→ Direction 1
In the records, take the lines from the one containing "order: Thysanoptera" through the last line of the records, substitute "division" for "phylum", and give those lines again with nothing else changed.
START Excerpt
Why Try Writing a Julia Implementation?

The key promise of Julia is that it’s supposed to provide a balance between readable and fast code for scientific programming. I do have some complaints about the readability of Julia, but on the whole it’s pretty comparable to Python and R. ¹ It has some nice bells and whistles, though: as in R, you can use Greek letters (or other unicode characters) in your code, which is cool. For example, (X/π) * β is valid code in both Julia and R. It also uses 1-based indexing, which is great for data analysis and statistical programming, even though Pythonistas and many developers in other programming domains prefer 0-based indexing. It’s also not too difficult to call Julia code from within R or Python: in R, the ‘JuliaConnectoR’ package makes it pretty easy to run Julia code from R, provided that you’ve installed Julia and any Julia packages needed in your code.

Side-by-Side R and Julia Code

The cube method contains two distinct steps, the ‘flight phase’ and the ‘landing phase’. In practice, both the flight phase and the landing phase also use what is referred to as a ‘fast flight’ algorithm. So to organize the code, I’ve written an overall function fast_cube() which uses internal helper functions cube_flight(), cube_land(), and fast_cube_flight(). The R and Julia code for each function is listed below.
END Excerpt
START Record excerpts
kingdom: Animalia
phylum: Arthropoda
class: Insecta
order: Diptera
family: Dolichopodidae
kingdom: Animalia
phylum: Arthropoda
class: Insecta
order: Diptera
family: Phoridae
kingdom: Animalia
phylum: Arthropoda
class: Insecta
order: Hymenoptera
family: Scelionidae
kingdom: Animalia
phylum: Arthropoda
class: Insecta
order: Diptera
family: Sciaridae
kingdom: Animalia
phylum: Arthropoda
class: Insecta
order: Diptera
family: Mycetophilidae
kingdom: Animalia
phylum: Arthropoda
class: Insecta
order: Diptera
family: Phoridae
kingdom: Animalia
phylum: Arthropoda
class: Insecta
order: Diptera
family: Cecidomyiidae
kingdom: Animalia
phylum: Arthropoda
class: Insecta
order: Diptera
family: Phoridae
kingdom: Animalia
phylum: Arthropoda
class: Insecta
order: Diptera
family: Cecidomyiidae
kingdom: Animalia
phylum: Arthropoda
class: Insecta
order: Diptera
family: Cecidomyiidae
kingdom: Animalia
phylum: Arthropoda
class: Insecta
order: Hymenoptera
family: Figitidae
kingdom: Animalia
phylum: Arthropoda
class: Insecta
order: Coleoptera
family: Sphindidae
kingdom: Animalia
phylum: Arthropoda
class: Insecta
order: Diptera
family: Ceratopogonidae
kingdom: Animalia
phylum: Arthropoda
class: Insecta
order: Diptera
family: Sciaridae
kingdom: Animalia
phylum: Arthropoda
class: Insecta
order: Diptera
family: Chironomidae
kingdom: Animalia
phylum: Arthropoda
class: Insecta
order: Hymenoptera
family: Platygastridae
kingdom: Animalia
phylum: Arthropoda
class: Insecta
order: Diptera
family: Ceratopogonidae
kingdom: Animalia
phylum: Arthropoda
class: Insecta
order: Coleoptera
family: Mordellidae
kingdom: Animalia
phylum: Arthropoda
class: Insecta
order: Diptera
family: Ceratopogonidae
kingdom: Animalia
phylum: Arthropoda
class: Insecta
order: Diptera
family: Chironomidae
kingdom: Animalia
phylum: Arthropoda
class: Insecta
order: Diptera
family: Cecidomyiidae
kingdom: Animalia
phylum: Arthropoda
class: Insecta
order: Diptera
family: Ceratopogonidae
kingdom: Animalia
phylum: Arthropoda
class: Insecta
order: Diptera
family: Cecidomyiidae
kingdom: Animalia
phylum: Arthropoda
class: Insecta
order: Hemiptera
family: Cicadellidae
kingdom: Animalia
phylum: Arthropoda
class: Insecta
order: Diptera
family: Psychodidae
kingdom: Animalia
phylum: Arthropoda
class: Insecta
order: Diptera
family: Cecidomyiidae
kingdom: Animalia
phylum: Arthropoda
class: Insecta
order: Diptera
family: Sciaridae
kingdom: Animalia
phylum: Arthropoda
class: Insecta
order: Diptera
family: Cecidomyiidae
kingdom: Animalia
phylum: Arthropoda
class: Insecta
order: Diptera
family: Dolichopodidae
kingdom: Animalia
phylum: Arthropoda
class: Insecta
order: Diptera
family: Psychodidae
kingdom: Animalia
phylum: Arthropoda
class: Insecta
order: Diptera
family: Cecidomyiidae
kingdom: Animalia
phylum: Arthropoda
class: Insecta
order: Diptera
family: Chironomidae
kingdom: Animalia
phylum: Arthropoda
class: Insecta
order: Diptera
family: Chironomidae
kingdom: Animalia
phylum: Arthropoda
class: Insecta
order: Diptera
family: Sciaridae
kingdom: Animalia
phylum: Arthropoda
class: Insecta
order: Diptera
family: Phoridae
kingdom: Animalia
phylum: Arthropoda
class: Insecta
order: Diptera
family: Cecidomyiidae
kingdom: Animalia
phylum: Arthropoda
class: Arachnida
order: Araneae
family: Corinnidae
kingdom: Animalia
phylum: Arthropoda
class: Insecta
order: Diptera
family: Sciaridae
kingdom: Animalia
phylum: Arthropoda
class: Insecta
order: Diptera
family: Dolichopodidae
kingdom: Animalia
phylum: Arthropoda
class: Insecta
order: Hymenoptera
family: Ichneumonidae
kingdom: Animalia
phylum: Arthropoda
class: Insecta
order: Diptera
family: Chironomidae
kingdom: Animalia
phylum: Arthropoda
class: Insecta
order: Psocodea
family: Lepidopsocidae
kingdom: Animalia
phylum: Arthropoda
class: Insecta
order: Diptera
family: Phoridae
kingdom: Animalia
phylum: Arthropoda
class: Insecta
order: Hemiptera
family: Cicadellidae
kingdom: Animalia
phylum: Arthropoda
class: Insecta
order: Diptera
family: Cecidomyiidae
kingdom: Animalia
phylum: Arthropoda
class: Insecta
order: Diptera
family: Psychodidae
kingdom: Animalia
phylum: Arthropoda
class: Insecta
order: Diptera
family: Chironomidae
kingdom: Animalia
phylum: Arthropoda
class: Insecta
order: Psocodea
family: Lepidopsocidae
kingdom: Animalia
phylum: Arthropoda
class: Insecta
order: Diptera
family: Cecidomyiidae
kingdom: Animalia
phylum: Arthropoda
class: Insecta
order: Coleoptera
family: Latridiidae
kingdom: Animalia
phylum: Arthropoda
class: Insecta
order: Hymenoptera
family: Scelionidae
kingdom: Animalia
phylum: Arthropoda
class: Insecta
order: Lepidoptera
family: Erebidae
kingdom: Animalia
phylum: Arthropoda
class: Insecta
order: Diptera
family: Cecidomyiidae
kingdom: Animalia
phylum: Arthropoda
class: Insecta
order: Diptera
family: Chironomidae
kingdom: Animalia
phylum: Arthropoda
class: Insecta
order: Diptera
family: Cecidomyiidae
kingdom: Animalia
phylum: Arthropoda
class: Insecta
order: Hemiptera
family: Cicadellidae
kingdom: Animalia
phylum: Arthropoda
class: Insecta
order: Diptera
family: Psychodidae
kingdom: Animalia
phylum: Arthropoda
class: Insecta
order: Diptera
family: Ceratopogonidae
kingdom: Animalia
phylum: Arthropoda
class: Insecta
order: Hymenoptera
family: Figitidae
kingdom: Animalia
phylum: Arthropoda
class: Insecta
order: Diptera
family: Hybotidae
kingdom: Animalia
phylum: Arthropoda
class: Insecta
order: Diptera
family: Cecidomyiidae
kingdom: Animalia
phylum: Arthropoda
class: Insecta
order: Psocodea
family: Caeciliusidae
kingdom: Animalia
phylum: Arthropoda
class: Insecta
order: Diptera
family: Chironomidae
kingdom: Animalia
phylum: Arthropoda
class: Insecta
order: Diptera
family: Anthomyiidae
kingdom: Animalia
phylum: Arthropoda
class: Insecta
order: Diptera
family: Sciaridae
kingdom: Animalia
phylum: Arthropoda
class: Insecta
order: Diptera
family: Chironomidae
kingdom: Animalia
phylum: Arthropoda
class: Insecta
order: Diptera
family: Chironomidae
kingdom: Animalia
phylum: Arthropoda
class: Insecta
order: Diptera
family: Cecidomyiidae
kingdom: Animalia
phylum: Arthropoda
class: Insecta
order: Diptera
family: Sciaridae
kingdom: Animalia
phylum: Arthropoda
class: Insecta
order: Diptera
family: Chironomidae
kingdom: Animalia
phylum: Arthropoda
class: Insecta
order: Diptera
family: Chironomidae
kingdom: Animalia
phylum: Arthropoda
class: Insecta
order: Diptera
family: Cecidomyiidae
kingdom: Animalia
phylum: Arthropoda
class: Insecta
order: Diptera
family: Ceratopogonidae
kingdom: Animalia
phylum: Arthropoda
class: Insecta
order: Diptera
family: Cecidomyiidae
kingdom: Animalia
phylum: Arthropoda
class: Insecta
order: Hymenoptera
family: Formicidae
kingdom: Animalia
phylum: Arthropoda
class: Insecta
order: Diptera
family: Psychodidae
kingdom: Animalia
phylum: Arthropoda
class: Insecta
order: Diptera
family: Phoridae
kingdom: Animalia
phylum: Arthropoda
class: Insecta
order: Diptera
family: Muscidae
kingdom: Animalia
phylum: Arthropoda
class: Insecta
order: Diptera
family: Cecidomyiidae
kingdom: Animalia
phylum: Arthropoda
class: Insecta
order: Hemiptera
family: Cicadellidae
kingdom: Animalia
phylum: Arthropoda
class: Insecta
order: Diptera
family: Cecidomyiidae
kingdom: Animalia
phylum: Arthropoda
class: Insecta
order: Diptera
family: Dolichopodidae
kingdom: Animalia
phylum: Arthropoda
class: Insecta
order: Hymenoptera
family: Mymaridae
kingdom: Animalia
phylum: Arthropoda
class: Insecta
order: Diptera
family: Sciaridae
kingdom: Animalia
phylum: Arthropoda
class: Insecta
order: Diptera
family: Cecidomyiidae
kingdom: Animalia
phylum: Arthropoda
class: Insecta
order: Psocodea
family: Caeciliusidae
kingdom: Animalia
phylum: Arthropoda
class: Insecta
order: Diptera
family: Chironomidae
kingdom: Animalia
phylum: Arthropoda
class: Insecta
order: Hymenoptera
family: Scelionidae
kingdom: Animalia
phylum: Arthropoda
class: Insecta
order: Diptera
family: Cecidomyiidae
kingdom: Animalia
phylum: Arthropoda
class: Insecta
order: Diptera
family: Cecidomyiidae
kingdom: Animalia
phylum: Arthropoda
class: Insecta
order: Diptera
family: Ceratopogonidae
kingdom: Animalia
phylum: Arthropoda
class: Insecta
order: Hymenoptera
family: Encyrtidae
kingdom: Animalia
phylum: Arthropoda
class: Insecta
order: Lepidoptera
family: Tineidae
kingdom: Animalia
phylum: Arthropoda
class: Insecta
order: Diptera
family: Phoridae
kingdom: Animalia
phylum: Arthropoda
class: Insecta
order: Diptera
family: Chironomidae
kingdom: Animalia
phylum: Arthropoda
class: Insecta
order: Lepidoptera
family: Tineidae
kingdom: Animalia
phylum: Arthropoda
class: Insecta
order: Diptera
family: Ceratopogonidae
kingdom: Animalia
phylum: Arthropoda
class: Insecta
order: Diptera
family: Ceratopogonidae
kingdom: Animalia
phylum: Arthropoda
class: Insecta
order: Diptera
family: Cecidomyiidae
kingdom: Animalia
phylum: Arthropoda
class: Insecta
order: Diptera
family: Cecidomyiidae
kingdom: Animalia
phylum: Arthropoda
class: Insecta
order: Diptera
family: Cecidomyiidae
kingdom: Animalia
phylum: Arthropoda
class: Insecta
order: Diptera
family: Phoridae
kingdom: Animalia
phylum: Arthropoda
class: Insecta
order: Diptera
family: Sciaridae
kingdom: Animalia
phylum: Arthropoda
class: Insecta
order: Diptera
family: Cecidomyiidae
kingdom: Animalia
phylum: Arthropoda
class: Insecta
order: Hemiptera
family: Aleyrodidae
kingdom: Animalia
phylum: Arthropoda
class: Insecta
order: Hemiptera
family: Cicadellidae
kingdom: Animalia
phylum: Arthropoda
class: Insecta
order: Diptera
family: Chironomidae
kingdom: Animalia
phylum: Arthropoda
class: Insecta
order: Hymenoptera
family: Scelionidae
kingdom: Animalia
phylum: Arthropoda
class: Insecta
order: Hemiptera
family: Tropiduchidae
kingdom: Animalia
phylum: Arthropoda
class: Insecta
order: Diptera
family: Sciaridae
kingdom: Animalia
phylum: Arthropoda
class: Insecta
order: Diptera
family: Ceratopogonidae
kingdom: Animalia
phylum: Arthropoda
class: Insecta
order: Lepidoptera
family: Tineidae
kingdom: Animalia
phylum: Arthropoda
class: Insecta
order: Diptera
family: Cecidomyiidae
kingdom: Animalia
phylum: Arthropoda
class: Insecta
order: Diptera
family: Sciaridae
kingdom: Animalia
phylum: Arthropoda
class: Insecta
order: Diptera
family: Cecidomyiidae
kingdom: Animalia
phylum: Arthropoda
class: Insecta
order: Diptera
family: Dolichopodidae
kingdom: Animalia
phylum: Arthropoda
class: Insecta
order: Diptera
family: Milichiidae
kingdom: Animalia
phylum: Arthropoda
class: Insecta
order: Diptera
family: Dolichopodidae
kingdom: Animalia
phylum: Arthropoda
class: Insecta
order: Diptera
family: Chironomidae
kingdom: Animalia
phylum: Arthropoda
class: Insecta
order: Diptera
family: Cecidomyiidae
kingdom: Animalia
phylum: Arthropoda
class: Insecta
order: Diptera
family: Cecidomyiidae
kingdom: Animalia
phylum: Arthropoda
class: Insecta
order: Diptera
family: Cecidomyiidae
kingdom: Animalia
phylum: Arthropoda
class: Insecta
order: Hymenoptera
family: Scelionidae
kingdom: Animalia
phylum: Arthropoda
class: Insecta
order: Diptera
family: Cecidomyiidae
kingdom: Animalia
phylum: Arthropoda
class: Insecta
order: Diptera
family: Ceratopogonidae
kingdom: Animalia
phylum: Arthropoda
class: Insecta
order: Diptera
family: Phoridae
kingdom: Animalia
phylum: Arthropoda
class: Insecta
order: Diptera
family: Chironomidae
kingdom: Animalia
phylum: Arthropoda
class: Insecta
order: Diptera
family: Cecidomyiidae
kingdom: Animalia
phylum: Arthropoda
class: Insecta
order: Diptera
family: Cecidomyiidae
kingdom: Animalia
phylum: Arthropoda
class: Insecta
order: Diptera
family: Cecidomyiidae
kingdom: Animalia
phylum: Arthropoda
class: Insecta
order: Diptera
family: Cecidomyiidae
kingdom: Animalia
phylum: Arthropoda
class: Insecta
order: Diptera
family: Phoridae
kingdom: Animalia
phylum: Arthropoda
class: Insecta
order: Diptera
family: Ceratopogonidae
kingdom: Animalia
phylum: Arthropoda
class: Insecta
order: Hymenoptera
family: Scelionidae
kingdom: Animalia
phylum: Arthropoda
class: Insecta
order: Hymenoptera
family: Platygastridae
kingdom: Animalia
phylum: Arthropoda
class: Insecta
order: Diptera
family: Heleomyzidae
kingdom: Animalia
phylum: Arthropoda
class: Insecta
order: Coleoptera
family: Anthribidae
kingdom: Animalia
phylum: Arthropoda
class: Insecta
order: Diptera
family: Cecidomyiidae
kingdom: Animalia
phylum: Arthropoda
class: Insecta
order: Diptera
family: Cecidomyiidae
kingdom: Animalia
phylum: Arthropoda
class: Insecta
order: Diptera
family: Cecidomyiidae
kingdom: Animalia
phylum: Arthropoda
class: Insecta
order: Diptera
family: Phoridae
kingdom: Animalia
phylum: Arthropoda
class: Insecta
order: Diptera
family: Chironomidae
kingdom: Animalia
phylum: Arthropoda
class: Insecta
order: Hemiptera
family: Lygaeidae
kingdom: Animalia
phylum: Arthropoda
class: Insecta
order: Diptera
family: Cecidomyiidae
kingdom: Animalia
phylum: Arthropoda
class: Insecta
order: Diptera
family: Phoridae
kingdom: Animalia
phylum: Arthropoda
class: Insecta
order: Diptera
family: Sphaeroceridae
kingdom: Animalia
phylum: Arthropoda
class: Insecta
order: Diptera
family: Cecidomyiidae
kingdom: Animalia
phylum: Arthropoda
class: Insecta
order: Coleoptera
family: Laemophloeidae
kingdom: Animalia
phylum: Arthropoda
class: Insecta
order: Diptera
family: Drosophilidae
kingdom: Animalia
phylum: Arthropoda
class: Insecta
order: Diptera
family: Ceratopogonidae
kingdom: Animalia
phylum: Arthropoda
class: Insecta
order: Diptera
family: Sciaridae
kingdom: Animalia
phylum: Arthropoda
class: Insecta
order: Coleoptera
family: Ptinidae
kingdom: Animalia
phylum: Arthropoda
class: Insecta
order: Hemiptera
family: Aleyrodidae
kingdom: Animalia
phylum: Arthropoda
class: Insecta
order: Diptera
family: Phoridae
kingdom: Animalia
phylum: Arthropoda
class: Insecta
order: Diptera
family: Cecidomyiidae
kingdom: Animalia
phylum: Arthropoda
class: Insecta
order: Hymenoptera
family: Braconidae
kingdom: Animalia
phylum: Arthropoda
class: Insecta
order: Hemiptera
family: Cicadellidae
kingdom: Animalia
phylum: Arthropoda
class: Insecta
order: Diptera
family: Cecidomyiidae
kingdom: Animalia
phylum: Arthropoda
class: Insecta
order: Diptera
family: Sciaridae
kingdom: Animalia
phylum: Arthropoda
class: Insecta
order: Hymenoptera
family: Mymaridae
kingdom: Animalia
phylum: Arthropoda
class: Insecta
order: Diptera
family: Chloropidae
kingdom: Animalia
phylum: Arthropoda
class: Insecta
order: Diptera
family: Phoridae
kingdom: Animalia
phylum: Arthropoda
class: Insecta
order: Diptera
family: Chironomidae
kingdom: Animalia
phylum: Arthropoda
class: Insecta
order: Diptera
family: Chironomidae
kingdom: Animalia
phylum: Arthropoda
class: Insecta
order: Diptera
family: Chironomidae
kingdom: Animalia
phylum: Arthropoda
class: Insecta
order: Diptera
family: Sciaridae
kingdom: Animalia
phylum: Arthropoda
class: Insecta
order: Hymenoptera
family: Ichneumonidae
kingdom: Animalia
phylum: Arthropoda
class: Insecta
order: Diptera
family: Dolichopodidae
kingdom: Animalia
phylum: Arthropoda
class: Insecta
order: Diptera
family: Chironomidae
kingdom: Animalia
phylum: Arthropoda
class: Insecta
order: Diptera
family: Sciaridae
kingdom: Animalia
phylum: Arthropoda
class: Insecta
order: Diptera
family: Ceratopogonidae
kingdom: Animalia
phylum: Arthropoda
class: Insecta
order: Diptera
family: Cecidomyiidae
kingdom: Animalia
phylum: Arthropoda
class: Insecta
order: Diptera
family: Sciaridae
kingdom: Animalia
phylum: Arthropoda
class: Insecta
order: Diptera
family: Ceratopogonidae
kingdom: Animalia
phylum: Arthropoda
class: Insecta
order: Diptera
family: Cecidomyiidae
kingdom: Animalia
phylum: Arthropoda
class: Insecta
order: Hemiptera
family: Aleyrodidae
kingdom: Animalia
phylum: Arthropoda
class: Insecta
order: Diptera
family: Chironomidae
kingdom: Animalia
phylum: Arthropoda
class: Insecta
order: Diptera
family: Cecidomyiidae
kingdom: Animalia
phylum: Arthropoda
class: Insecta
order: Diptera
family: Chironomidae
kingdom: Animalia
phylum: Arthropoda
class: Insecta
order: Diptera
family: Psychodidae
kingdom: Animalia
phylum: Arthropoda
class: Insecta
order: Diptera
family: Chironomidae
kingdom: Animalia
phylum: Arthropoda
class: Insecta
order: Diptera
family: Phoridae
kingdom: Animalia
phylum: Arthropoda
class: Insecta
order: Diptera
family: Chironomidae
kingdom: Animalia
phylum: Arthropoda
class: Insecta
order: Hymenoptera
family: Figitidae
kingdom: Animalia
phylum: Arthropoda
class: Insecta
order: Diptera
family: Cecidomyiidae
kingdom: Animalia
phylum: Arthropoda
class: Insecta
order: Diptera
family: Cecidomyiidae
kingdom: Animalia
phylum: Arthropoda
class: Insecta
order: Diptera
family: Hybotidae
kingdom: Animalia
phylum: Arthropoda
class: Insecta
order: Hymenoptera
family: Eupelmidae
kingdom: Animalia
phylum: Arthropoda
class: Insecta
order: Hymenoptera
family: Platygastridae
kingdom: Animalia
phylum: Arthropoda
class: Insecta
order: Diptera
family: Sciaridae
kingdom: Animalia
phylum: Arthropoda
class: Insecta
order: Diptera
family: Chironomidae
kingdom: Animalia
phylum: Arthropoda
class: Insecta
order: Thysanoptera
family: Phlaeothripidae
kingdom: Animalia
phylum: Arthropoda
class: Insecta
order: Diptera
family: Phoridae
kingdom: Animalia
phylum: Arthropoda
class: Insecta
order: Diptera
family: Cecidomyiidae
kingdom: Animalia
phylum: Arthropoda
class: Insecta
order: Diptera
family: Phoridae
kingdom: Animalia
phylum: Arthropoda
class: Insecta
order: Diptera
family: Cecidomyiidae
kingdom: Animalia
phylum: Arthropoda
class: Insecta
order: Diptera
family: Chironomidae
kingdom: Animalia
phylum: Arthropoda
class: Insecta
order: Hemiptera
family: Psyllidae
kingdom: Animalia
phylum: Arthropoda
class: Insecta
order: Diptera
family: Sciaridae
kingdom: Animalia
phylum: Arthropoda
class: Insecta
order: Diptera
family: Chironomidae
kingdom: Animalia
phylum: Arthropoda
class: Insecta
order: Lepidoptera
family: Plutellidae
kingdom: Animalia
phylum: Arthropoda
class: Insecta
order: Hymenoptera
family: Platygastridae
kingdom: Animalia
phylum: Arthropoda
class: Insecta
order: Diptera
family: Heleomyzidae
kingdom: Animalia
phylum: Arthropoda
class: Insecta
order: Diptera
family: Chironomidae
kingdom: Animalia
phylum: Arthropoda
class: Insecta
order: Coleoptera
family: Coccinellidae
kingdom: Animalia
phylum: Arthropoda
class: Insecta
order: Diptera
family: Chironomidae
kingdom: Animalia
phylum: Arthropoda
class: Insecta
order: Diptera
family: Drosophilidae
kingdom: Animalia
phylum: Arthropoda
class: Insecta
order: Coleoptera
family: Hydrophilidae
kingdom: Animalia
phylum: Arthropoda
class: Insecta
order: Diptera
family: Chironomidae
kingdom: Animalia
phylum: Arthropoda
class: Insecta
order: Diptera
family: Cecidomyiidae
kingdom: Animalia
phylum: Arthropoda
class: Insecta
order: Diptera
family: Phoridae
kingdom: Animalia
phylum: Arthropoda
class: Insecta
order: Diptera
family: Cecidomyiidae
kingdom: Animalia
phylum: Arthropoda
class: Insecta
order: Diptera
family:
END Record excerpts
→ Direction 2
Pick up the passage on writing a Julia implementation after its last sentence and continue it.

→ Result 1
order: Thysanoptera
family: Phlaeothripidae
kingdom: Animalia
division: Arthropoda
class: Insecta
order: Diptera
family: Phoridae
kingdom: Animalia
division: Arthropoda
class: Insecta
order: Diptera
family: Cecidomyiidae
kingdom: Animalia
division: Arthropoda
class: Insecta
order: Diptera
family: Phoridae
kingdom: Animalia
division: Arthropoda
class: Insecta
order: Diptera
family: Cecidomyiidae
kingdom: Animalia
division: Arthropoda
class: Insecta
order: Diptera
family: Chironomidae
kingdom: Animalia
division: Arthropoda
class: Insecta
order: Hemiptera
family: Psyllidae
kingdom: Animalia
division: Arthropoda
class: Insecta
order: Diptera
family: Sciaridae
kingdom: Animalia
division: Arthropoda
class: Insecta
order: Diptera
family: Chironomidae
kingdom: Animalia
division: Arthropoda
class: Insecta
order: Lepidoptera
family: Plutellidae
kingdom: Animalia
division: Arthropoda
class: Insecta
order: Hymenoptera
family: Platygastridae
kingdom: Animalia
division: Arthropoda
class: Insecta
order: Diptera
family: Heleomyzidae
kingdom: Animalia
division: Arthropoda
class: Insecta
order: Diptera
family: Chironomidae
kingdom: Animalia
division: Arthropoda
class: Insecta
order: Coleoptera
family: Coccinellidae
kingdom: Animalia
division: Arthropoda
class: Insecta
order: Diptera
family: Chironomidae
kingdom: Animalia
division: Arthropoda
class: Insecta
order: Diptera
family: Drosophilidae
kingdom: Animalia
division: Arthropoda
class: Insecta
order: Coleoptera
family: Hydrophilidae
kingdom: Animalia
division: Arthropoda
class: Insecta
order: Diptera
family: Chironomidae
kingdom: Animalia
division: Arthropoda
class: Insecta
order: Diptera
family: Cecidomyiidae
kingdom: Animalia
division: Arthropoda
class: Insecta
order: Diptera
family: Phoridae
kingdom: Animalia
division: Arthropoda
class: Insecta
order: Diptera
family: Cecidomyiidae
kingdom: Animalia
division: Arthropoda
class: Insecta
order: Diptera
family:

→ Result 2
The R and Julia code for each function is almost identical. There are some slight differences in function names (e.g., in R we can use ncol(X) but in Julia we use size(X, 2)). Also, basic operatiors like + are naturally vectorized in R, but in Julia operations are vectorized by writing a . before the operator.

Both the R and Julia implementations use the algorithms and notation in Leuenberger et al. (2022), which so far provides the most clear and complete algorithm description I’ve seen for the cube method and its “fast flight” version.²

Preliminary Helper Function

A key step in the cube method algorithm requires generating a vector in the null space of a given matrix. This kind of problem is best handled using a singular value decomposition. Below, I list R and Julia code that generates a null space vector. For Julia, I rely on a function nullspace() from the ‘LinearAlgebra’ package. For R, I could have used a similar function Null() from the ‘MASS’ package, but it uses a QR decomposition, which is faster but less accurate than SVD.

# R

# Helper function to obtain a vector in null space of a matrix
get_null_space_vector <- function(X, ϵ=1e-11) {
  svd_decomp <- svd(X, nu = 0, nv = ncol(X))
  rank_of_X <- sum(abs(svd_decomp$d) > ϵ)
  
  if (rank_of_X < ncol(X)) {
    svd_decomp$v[,ncol(svd_decomp$v),drop=TRUE]
  } else {
    NULL
  }
}

# Julia

# Helper function to obtain a vector in matrix's null space
import LinearAlgebra: nullspace
function get_null_space_vector(X::Matrix{Float64})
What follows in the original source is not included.